The changes in electrical conductivity according to individual blood glucose levels become more obvious through temperature correction (Figure 6 (c), (d)). In the integrated data, the electrical conductivity is observed to significantly decrease according to the glucose levels. The glucose level experiments are performed at room temperature, and the range of temperature changes is insignificant at approximately ±1 °C. The results after temperature correction show a more significant decrease (plasma: p-values of Level 1 to 2, Level 2 to 3: 0.001, 0.001; cytoplasm: p-values of Level 1 to 2, Level 2 to 3: 0.003, 0.002); therefore, the process for correcting or controlling the effects of temperature may be required when measuring blood glucose levels.

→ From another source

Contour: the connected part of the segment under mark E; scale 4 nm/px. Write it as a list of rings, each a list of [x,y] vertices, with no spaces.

There is a need for non-invasive measurement of blood glucose levels; however, when the sensor is located outside the body, accuracy, repeatability, and stability of blood glucose level measurements cannot be guaranteed owing to various extrinsic and intrinsic factors. Thus, to quantify the changes due to temperature, correction or control is applied by analyzing the effects of the intrinsic factors in-vitro in whole blood, such as the blood flow rate and hematocrit. In addition, if in-vivo experiments on the extrinsic factors, such as skin characteristics, are performed based on the previous correction results, the proposed blood glucose level measurement technique is expected to be clinically applicable.

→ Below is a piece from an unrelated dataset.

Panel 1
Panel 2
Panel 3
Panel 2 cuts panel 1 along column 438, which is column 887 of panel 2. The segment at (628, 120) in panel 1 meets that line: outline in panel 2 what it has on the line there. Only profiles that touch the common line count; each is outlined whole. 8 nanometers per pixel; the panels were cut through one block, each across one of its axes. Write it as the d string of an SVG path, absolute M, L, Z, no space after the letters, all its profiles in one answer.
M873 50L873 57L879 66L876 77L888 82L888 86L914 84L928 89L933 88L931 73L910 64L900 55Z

There are some limitations in this study. First, because it is performed in-vitro, the hormonal effects and physiological responses of the subjects are not considered. Second, the values of the electrical conductivities from the plasma and cytoplasm are calculated from the impedance and not measured directly. Moreover, in these calculations, numerical modeling for the plasma and cytoplasm is already assumed, so the extracted conductivity values may vary according to the modeling method chosen.

5. Conclusions

A basic study on the non-invasive measurement of blood glucose levels was conducted. The changes in the blood impedance and electrical conductivity were analyzed according to the extrinsic factors, and these extrinsic factors were corrected by analyzing the changes in the glucose levels. A linear relationship was derived between the plasma conductivity and cytoplasm conductivity with increasing temperature. Next, the electrical conductivities of each of the components of blood were extracted from changes in whole blood impedance according to the glucose levels. By integrating the obtained results into the glucose level experiments, the conductivity trends were observed to be more significant when the influence of one of the extrinsic factors, namely temperature, was corrected. The changes in the permittivities of each of the components were also investigated; however, these results were not remarkable compared to those of the conductivity. Thus, the results of this study present a significant correction formula for temperature when noninvasively measuring blood glucose levels using electrical impedance spectroscopy. Because this value is considered to be independent of frequency within the tested frequency range (1 kHz to 110 MHz), it can also be used universally for temperature corrections for measuring blood impedance. In the future, we intend to conduct experiments that subdivide the blood glucose levels range from hypoglycemia to hyperglycemia because hypoglycemia is an issue as important as hyperglycemia in managing diabetes. Furthermore, significant results are expected to be obtained when the proposed method is applied to mixtures of other bio-samples.